Coordinate annotation entries:
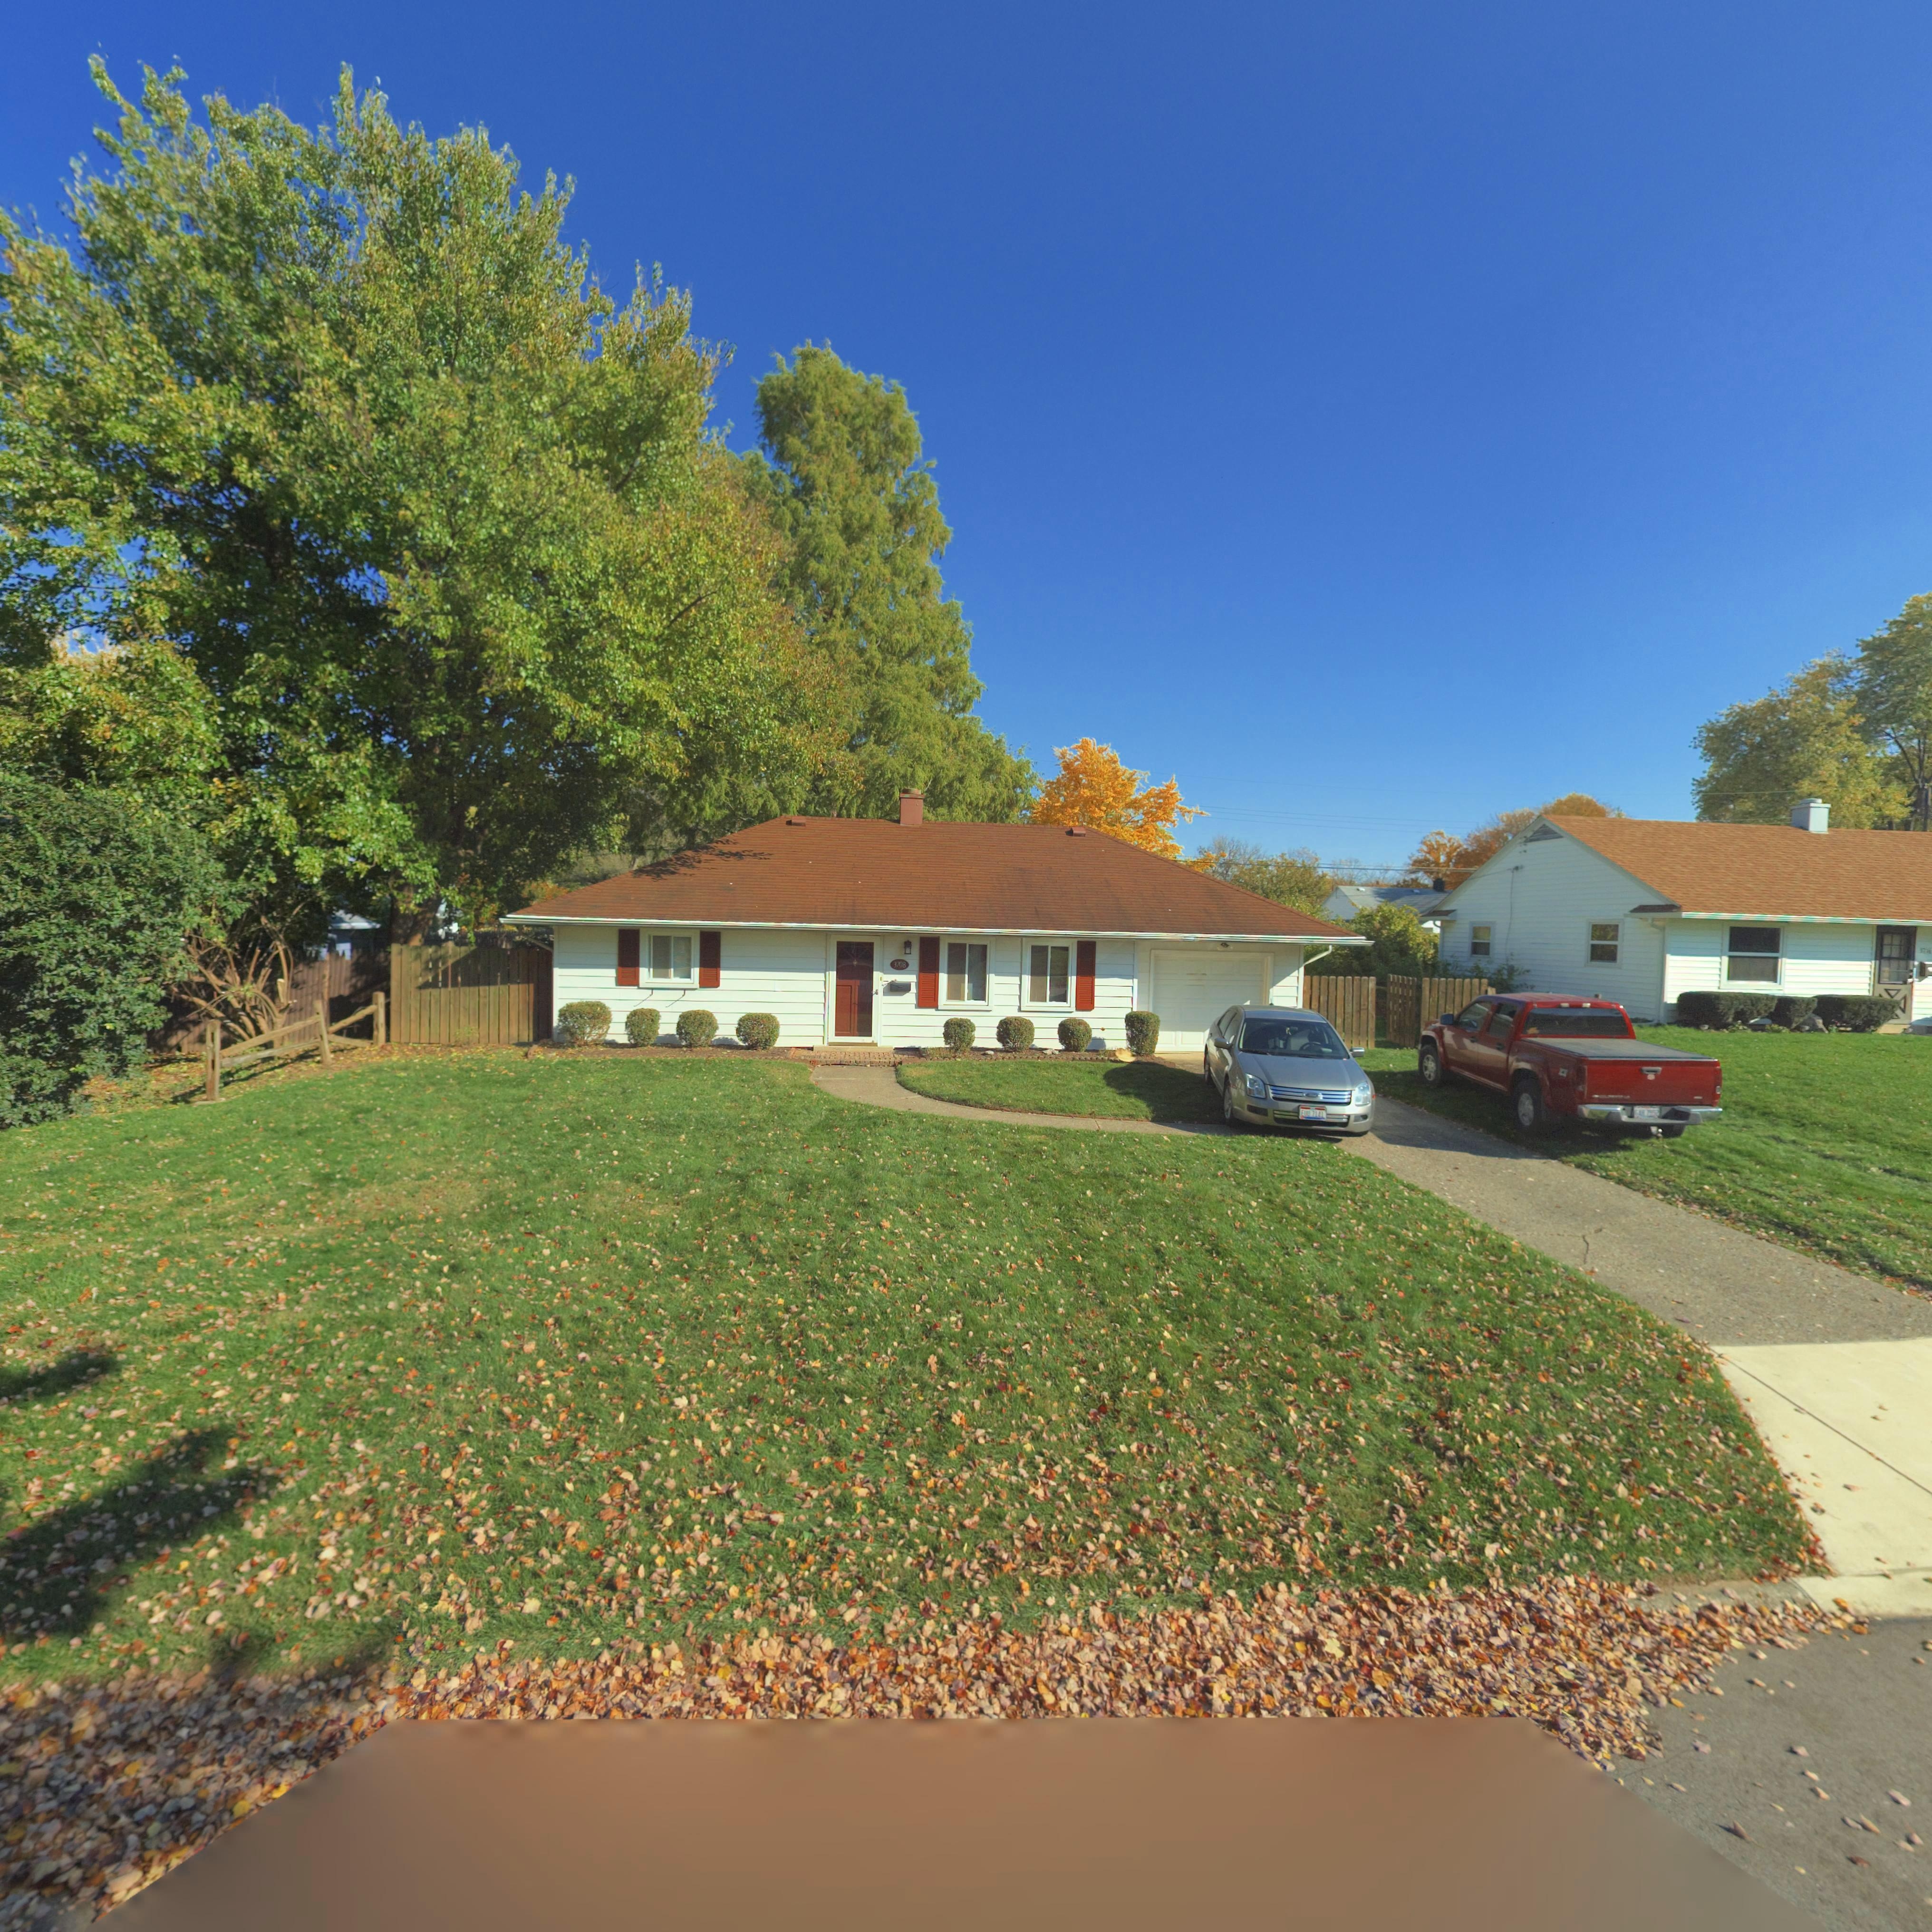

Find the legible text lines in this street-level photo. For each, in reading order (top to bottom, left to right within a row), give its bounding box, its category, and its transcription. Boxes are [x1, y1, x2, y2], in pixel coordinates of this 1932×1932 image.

[892, 961, 906, 968] StreetNumber: 3708
[1301, 1110, 1324, 1118] None: FUU 7141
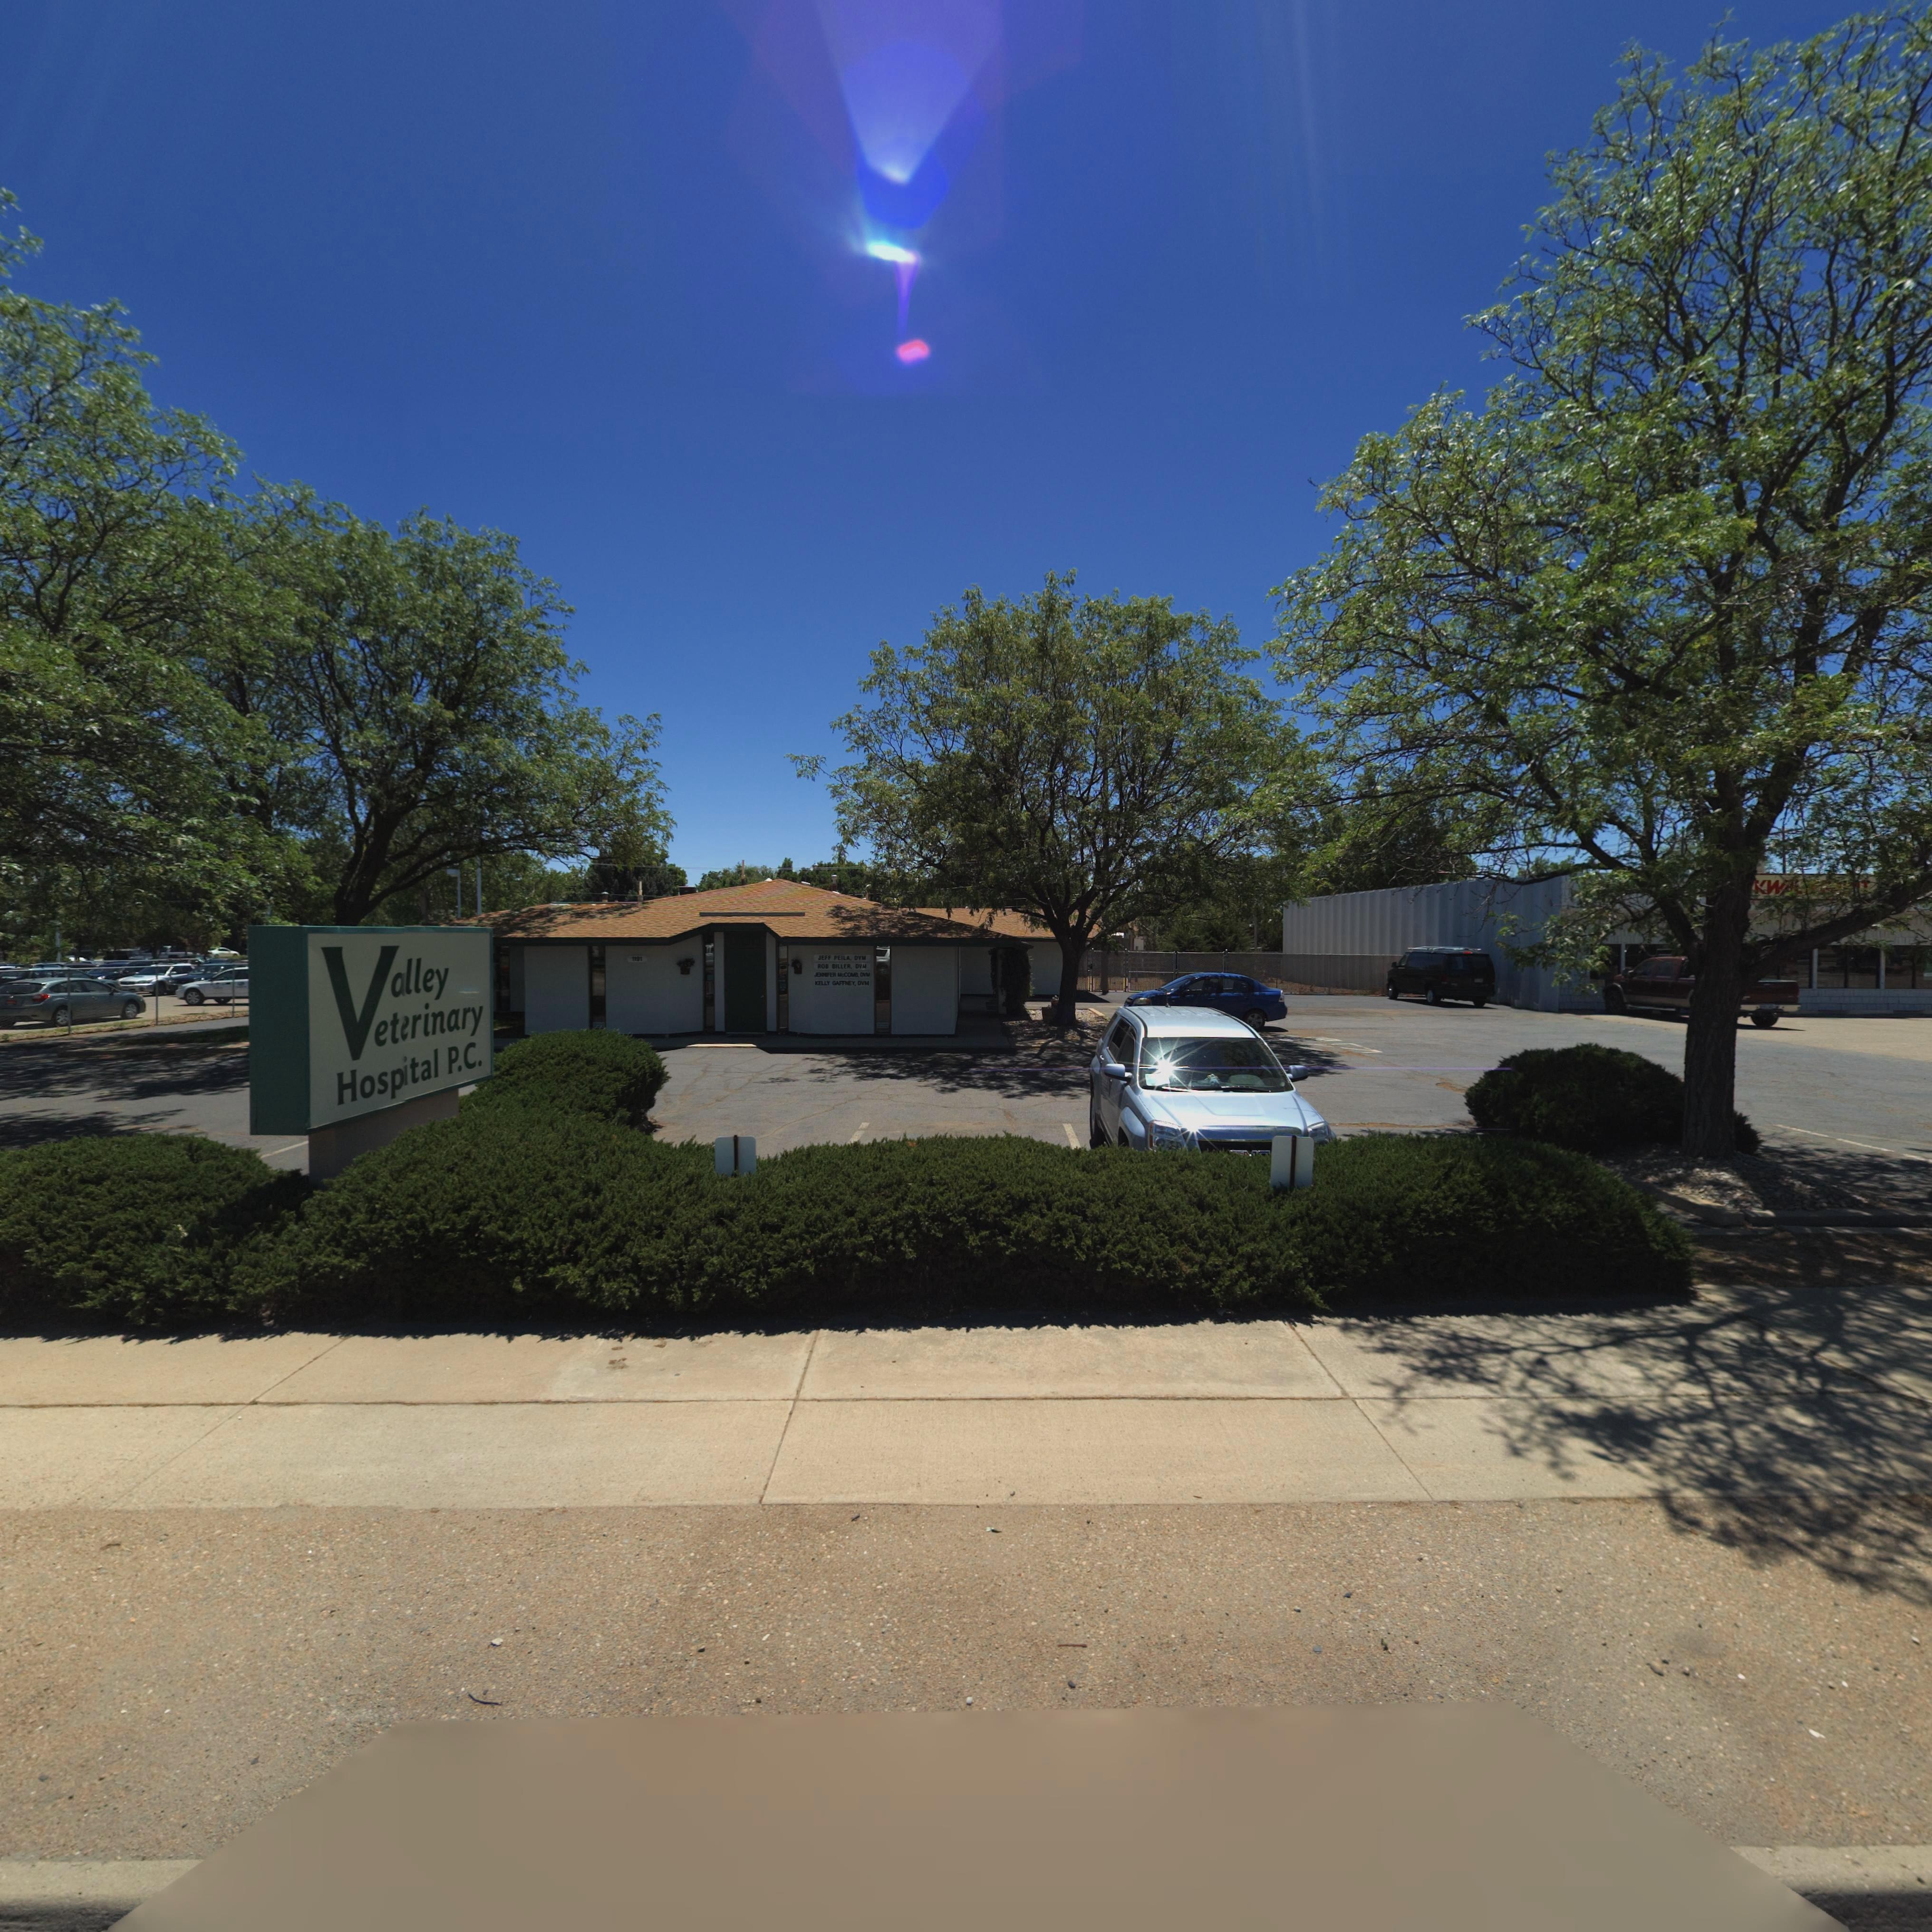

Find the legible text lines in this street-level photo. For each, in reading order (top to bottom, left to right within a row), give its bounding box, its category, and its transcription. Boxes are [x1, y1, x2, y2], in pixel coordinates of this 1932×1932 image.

[319, 943, 402, 1063] BusinessName: V
[389, 956, 449, 1001] BusinessName: alley
[373, 1001, 484, 1048] BusinessName: eterinary
[335, 1040, 483, 1107] BusinessName: Hospital P.C.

## Problem to solve
Please repeat the lines above word for word, leaving out the pictures.

## Solution to the problem
Find the legible text lines in this street-level photo. For each, in reading order (top to bottom, left to right within a row), give its bounding box, its category, and its transcription. Boxes are [x1, y1, x2, y2], in pixel coordinates of this 1932×1932 image.

[892, 961, 906, 968] StreetNumber: 3708
[1301, 1110, 1324, 1118] None: FUU 7141

Find the legible text lines in this street-level photo. For each, in reading order (top to bottom, left to right within a row), give its bounding box, its category, and its transcription. Boxes are [x1, y1, x2, y2], in pixel coordinates of this 1932×1932 image.

[319, 943, 402, 1063] BusinessName: V
[389, 956, 449, 1001] BusinessName: alley
[373, 1001, 484, 1048] BusinessName: eterinary
[335, 1040, 483, 1107] BusinessName: Hospital P.C.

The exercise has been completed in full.